▶ _WYBRANY FRAGMENT_
______

Zapłata danymi osobowymi stała się popularnym mechanizmem, który pozwala użytkownikom korzystać z usług cyfrowych, takich jak gry online, platformy VOD, czy nawet aplikacje fitness, bez konieczności dokonywania bezpośrednich płatności. Zamiast tego, przedsiębiorstwa wymagają od użytkowników podania danych osobowych, które są następnie wykorzystywane w różnych celach – od profilowania użytkownika, przez personalizację ofert, aż po prowadzenie działań marketingowych. Na przykład, jeśli użytkownik chce zarejestrować się w serwisie streamingowym, może zostać poproszony o podanie swojego imienia, adresu e-mail, a często także preferencji dotyczących ulubionych gatunków filmowych. W zamian uzyskuje dostęp do dużej bazy filmów i seriali. Dla firmy jest to okazja do zbierania cennych danych, które później mogą zostać wykorzystane do kierowania reklam, analizy zachowań użytkowników czy tworzenia spersonalizowanych rekomendacji.
Zgodnie z Dyrektywą 2019/770, z faktu iż ochrona danych osobowych jest prawem podstawowym dane osobowe nie mogą być traktowane jak towar, przepisy niniejszej dyrektywy zapewniają konsumentom, w kontekście modeli biznesowych, gdzie zapłata za treści lub usługi cyfrowe następuje za pomocą udostępnienia danych osobowych, prawo do umownych środków ochrony prawnej. Dyrektywa ta wskazuje, że jeśli przedsiębiorca dostarcza treści cyfrowe lub usługę cyfrową, a konsument dostarcza dane osobowe w zamian, to przede wszystkim tego typu kontrakty powinny spełniać wymagania zgodnie z przepisami RODO, co należy rozumieć jako przestrzeganie zasad ochrony danych osobowych, takich jak celowość przetwarzania, minimalizacja danych oraz przejrzystość w zakresie przetwarzania. Kiedy dane osobowe są wykorzystywane jako „zapłata” za dostęp do treści cyfrowych, przedsiębiorca nie może ich przetwarzać do innych celów, niż zostało to określone w umowie z konsumentem, chyba że konsument wyrazi na to zgodę. Ponadto, przedsiębiorcy muszą spełniać określone wymogi informacyjne, w tym informować użytkowników o celu przetwarzania danych i zapewniać im możliwość wycofania zgody[9].

______

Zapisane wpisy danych
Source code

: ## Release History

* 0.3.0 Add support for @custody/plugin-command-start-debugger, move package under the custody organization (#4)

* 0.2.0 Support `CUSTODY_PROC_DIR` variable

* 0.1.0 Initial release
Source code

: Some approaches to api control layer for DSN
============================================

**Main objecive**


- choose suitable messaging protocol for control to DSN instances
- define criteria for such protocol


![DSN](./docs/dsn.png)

______

▶ _ZADANIA DO WYKONANIA_
1. Jakie zasady ochrony danych osobowych wymienia tekst o zapłacie danymi osobowymi? Podaj wszystkie.
2. Napisz dalszy ciąg tekstu o zapłacie danymi osobowymi, zaczynając od miejsca, w którym się kończy.

▶ _TWOJE ODPOWIEDZI_
1. celowość przetwarzania, minimalizacja danych, przejrzystość w zakresie przetwarzania

2.
Prywatność użytkowników a zapłata danymi osobowymi
Choć model zapłaty danymi osobowymi może wyglądać atrakcyjnie – oferując darmowy dostęp do wielu usług, to wiąże się z poważnymi wyzwaniami w zakresie ochrony prywatności użytkowników. W szczególności, użytkownicy mogą nie być świadomi, jak ich dane są wykorzystywane lub do jakich celów będą one przetwarzane po ich udostępnieniu i czy na pewno są przetwarzane zgodnie z ich wolą i przepisami prawa. Dlatego warto pamiętać o tym, że zgodnie:
- użytkownik ma prawo do rozwiązania umowy – prawo aby w każdej chwili zrezygnować usługi i zażądać usunięcia swoich danych,
- dostawca nie może zmieniać dowolnie warunków przetwarzania danych osobowych – jeśli platforma zmienia sposób przetwarzania danych, musi uzyskać wyraźną i świadomą akceptację na takie działanie,
- w przypadku dokonywania płatności za pomocą danych osobowych użytkownikowi przysługują pełne takie same prawa jak konsumentowi płacący pieniędzmi – jeśli usługa nie działa zgodnie z obietnicami, przysługuje prawo do reklamacji lub odstąpienia od umowy.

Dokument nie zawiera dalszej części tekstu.